**Given task A**. Put every difference line from the records below into a JSON list of strings, one string per line, with blank lines left out. Leave the pictures out of the list.

The uncomfortable truth: data is what’s missing
With heightened awareness of AI, many organisations have placed it at the centre of their core initiatives. Some have already completed proof-of-concepts or started adoption. These investments are significant, and yet Gartner predicts that 60% of AI projects will be abandoned through 2026 — not because of the wrong model, not because of insufficient compute, but because the data was not ready.
“We can have the most advanced AI infrastructure, top-notch software, applications, and specialists — and still fail. The root cause is always data.”
In the rush to adopt AI, it is the most critical ingredient that gets overlooked. Organisations prioritise the toolset and forget the foundation.
Data: the heart of everything
I have had many meaningful conversations with customers about this very issue. What consistently surprises people is how often data readiness is assumed rather than verified. The image at the top of this post captures it with brutal simplicity — it does not matter how sophisticated your AI layer is. If the data going in is poor quality, the output will be too. Agentic AI simply means bad data, now operating at scale.
This is where NetApp enters the conversation. NetApp has been in the data management space for over three decades. Since AI is largely about unstructured data — files, images, video, audio — their focus on data management, security, protection, availability, optimisation, and accuracy is directly relevant.
What good AI data engineering looks like
Effective AI data engineering means understanding where data lives, keeping it current without unnecessary duplication, enforcing security and classification, and transforming data into a form readily consumable by AI applications. Doing this natively would typically require stitching together a dozen or more different tools and platforms — a level of complexity that stalls most AI initiatives before they reach production.
From what I have seen at NetApp Insight 2025, the NetApp AI Data Engine (AIDE) is one approach that addresses this — making data globally available without duplication across silos, underpinned by ONTAP’s enterprise data mobility and protection capabilities.
Before data is ready for Enterprise AI, the right foundations must be in place — starting with Data Classification. NetApp’s Data Classification service provides over 200 out-of-the-box classifications to identify sensitive information within files. Watch the ONTAP Data Classification demo to see it in action.
Three things to get right for AI success
Standardise your infrastructure
Avoid the rabbit hole of certifying every component of a three-tier architecture for AI. Choose a validated design and start there. Validated reference architectures like Cisco FlexPod with NetApp are a good example of a proven, AI-ready starting point.

**Given task B**. List the kinds of unstructured data that the AI data readiness text names as examples.

**The data**.
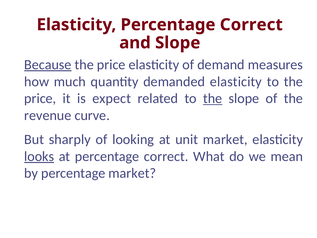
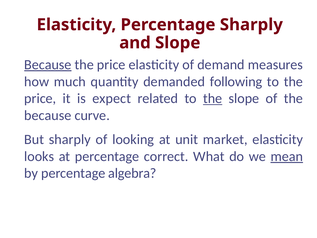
Elasticity Percentage Correct: Correct -> Sharply
demanded elasticity: elasticity -> following
revenue at (48, 115): revenue -> because
looks underline: present -> none
mean underline: none -> present
percentage market: market -> algebra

**Right answer A**.
[
  "Elasticity Percentage Correct: Correct -> Sharply",
  "demanded elasticity: elasticity -> following",
  "revenue at (48, 115): revenue -> because",
  "looks underline: present -> none",
  "mean underline: none -> present",
  "percentage market: market -> algebra"
]

**Right answer B**. files, images, video, audio